Monte Cassino, Italia
L'abbazia sul colle sopra Cassino, all'incirca a metà strada tra Roma e Napoli, è il luogo in cui Benedetto si stabilì intorno al 529 e in cui fu scritta la Regola stessa; è la culla simbolica dell'intera tradizione. Il sito è stato distrutto e ricostruito quattro volte — saccheggiato dai Longobardi, devastato dai Saraceni, abbattuto da un terremoto nel 1349 e ridotto in macerie dai bombardamenti alleati nel febbraio 1944, durante una delle battaglie più aspre della campagna d'Italia. Il complesso attuale è una fedele ricostruzione del dopoguerra, riconsacrata nel 1964, e una comunità benedettina vi abita tuttora. Le tombe di Benedetto e di sua sorella Scolastica giacciono sotto l'altare maggiore, e le terrazze si affacciano sull'ampio cimitero di guerra polacco sulle pendici sottostanti.
Subiaco, Italia
Prima di Monte Cassino, Benedetto trascorse circa tre anni da eremita in una grotta nella gola dell'Aniene a est di Roma, e fu nei dintorni di Subiaco che fondò il suo primo gruppo di piccoli monasteri.
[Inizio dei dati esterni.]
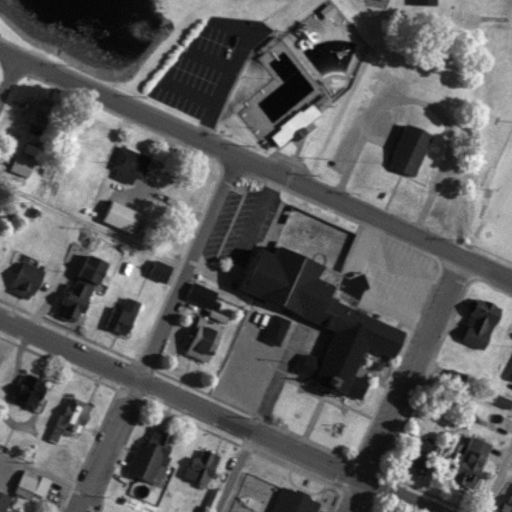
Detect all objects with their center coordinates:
building: (422, 2)
building: (423, 3)
parking lot: (206, 65)
road: (7, 74)
building: (282, 80)
building: (36, 112)
building: (36, 112)
road: (204, 128)
building: (410, 148)
building: (410, 148)
building: (75, 152)
building: (128, 164)
building: (128, 164)
road: (254, 169)
building: (121, 215)
building: (121, 215)
road: (90, 224)
building: (27, 279)
building: (28, 279)
building: (84, 285)
building: (84, 285)
building: (324, 312)
building: (122, 313)
building: (325, 313)
building: (122, 314)
building: (481, 322)
building: (481, 322)
building: (276, 328)
building: (277, 328)
building: (206, 333)
building: (206, 333)
road: (154, 334)
building: (248, 367)
building: (248, 368)
building: (509, 375)
building: (455, 376)
road: (403, 386)
building: (31, 390)
building: (32, 390)
road: (211, 414)
building: (71, 416)
building: (72, 417)
building: (151, 454)
building: (151, 454)
building: (423, 454)
building: (423, 454)
building: (472, 460)
building: (473, 461)
building: (201, 464)
building: (202, 465)
road: (44, 472)
road: (231, 473)
road: (496, 477)
building: (31, 483)
building: (32, 484)
building: (509, 498)
building: (509, 499)
building: (3, 500)
building: (3, 500)
building: (291, 501)
building: (291, 501)
building: (14, 510)
building: (14, 511)
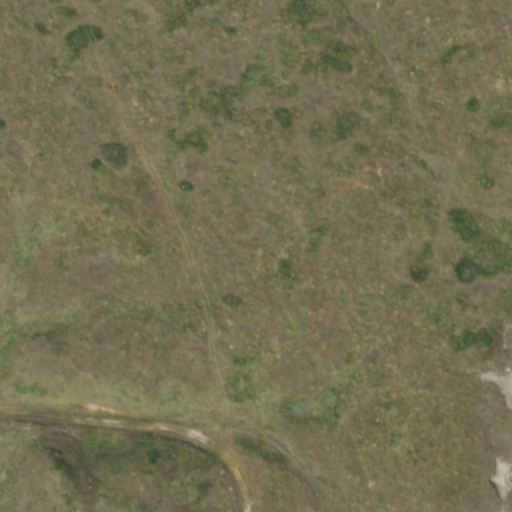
Il monastero di San Benedetto — meglio noto come Sacro Speco, la «santa grotta» — si aggrappa in modo improbabile alla parete rocciosa, con le sue cappelle sovrapposte sulla roccia e ricoperte di affreschi del tredicesimo e quattordicesimo secolo. Tra essi vi è un ritratto di san Francesco d'Assisi che si ritiene risalga a un'epoca vicina alla sua stessa vita, uno dei più antichi che si conservino. Il vicino monastero di Santa Scolastica è l'unica delle fondazioni originarie di Benedetto in questo luogo a essere sopravvissuta, e la prima tipografia d'Italia fu installata tra le sue mura nel 1465.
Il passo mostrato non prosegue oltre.